**QUOTED PASSAGE:**
"""

Ever since WSL and subsequent major improvements with WSL2 in Windows 10. Running Linux apps in Windows has become a reality increasingly. If you are messing with the command line interface, most of the toolchains are now fully functional with WSL2. However, using Linux as a traditional desktop GUI out-of-the-box WSL2 experience does not allow you to have a GUI. I showed you some ways to enable WSL2 GUI with RDP last year. Now there are better and more native ways that you can run GUI apps with WSL2.
Microsoft introduced WSLg (g, stands for graphic interface) where it enables you to run GUI Linux apps straight from WSL2.
You need Windows 10 Insider Preview to build 21362+ or higher to enable and try this out. And because you want to run GUI apps, depends on the type of GUI application, you need supports from your GPU driver.
If you already have WSL2 installed all you need to do is
wsl --update
Once it’s update updating, you need to restart WSL or simply run
wsl --shutdown
This will restart the WSL service.

"""

**DATA EXCERPTS:**
"""

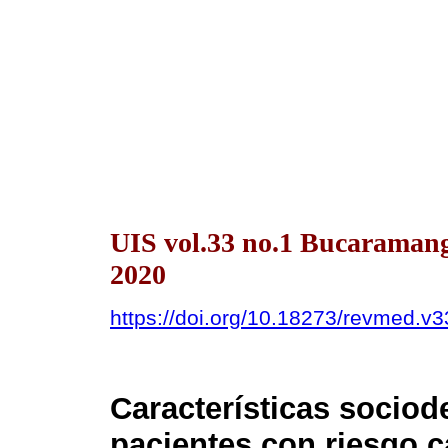
UIS vol.33 no.1 Bucaraman
2020
https://doi.org/10.18273/revmed.
Características sociod
pacientes con riesgo c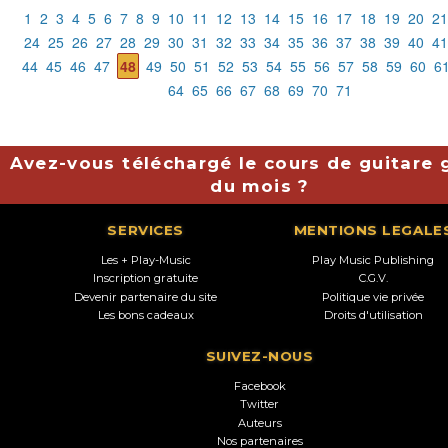
1
2
3
4
5
6
7
8
9
10
11
12
13
14
15
16
17
18
19
20
21
24
25
26
27
28
29
30
31
32
33
34
35
36
37
38
39
40
41
44
45
46
47
48
49
50
51
52
53
54
55
56
57
58
59
60
6
64
65
66
67
68
69
70
71
Avez-vous téléchargé le cours de guitare g
du mois ?
SERVICES
MENTIONS LEGALE
Les + Play-Music
Play Music Publishing
Inscription gratuite
C.G.V.
Devenir partenaire du site
Politique vie privée
Les bons cadeaux
Droits d'utilisation
SUIVEZ-NOUS
Facebook
Twitter
Auteurs
Nos partenaires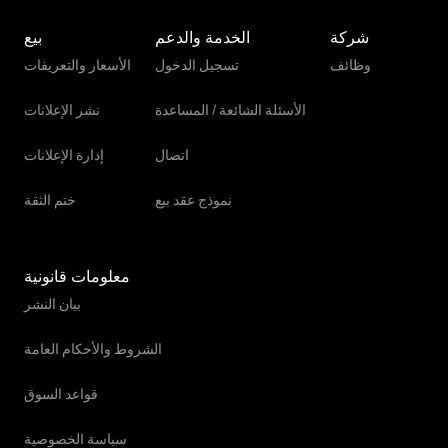
شركة
الخدمة والدعم
بيع
وظائف
تسجيل الدخول
الأسعار والتعريفات
الأسئلة الشائعة / المساعدة
نشر الإعلانات
اتصال
إدارة الإعلانات
نموذج عقد بيع
ختم الثقة
معلومات قانونية
بيان النشر
الشروط والأحكام العامة
قواعد السوق
سياسة الخصوصية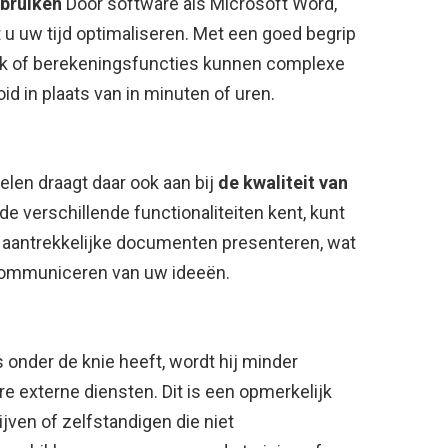
ebruiken
Door software als Microsoft Word,
 u uw tijd optimaliseren. Met een goed begrip
k of berekeningsfuncties kunnen complexe
id in plaats van in minuten of uren.
en draagt ​​daar ook aan bij
de kwaliteit van
u de verschillende functionaliteiten kent, kunt
 aantrekkelijke documenten presenteren, wat
 communiceren van uw ideeën.
 onder de knie heeft, wordt hij minder
re externe diensten. Dit is een opmerkelijk
jven of zelfstandigen die niet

"""

**GOAL OF THE EXERCISE:** Resume the piece on running Linux GUI apps with WSLg, picking up right after its final sentence.

**YOUR RESPONSE:**
Depends on the distro you have installed you can try apps like
sudo apt install gedit -y
To launch gedit GUI editor as an example. Below is a full example demonstrating the power of WSLg.
Under the hood it’s running FreeRDP
Weston leverages FreeRDP to implement its backend RDP Server. FreeRDP is used to encode all communications going from the RDP Server (in Weston) to the RDP Client (mstsc on Windows) according to the RDP protocol specifications. It is also used to decode all traffic coming from the RDP Client into the RDP server.
This means if you want to RDP into WSL2 with WSLg upgrade it would be possible as well. For more details check out Microsoft’s dev blog post here.
“You need Windows 10 Insider Preview to build 21362+ or higher to enable and try this out.”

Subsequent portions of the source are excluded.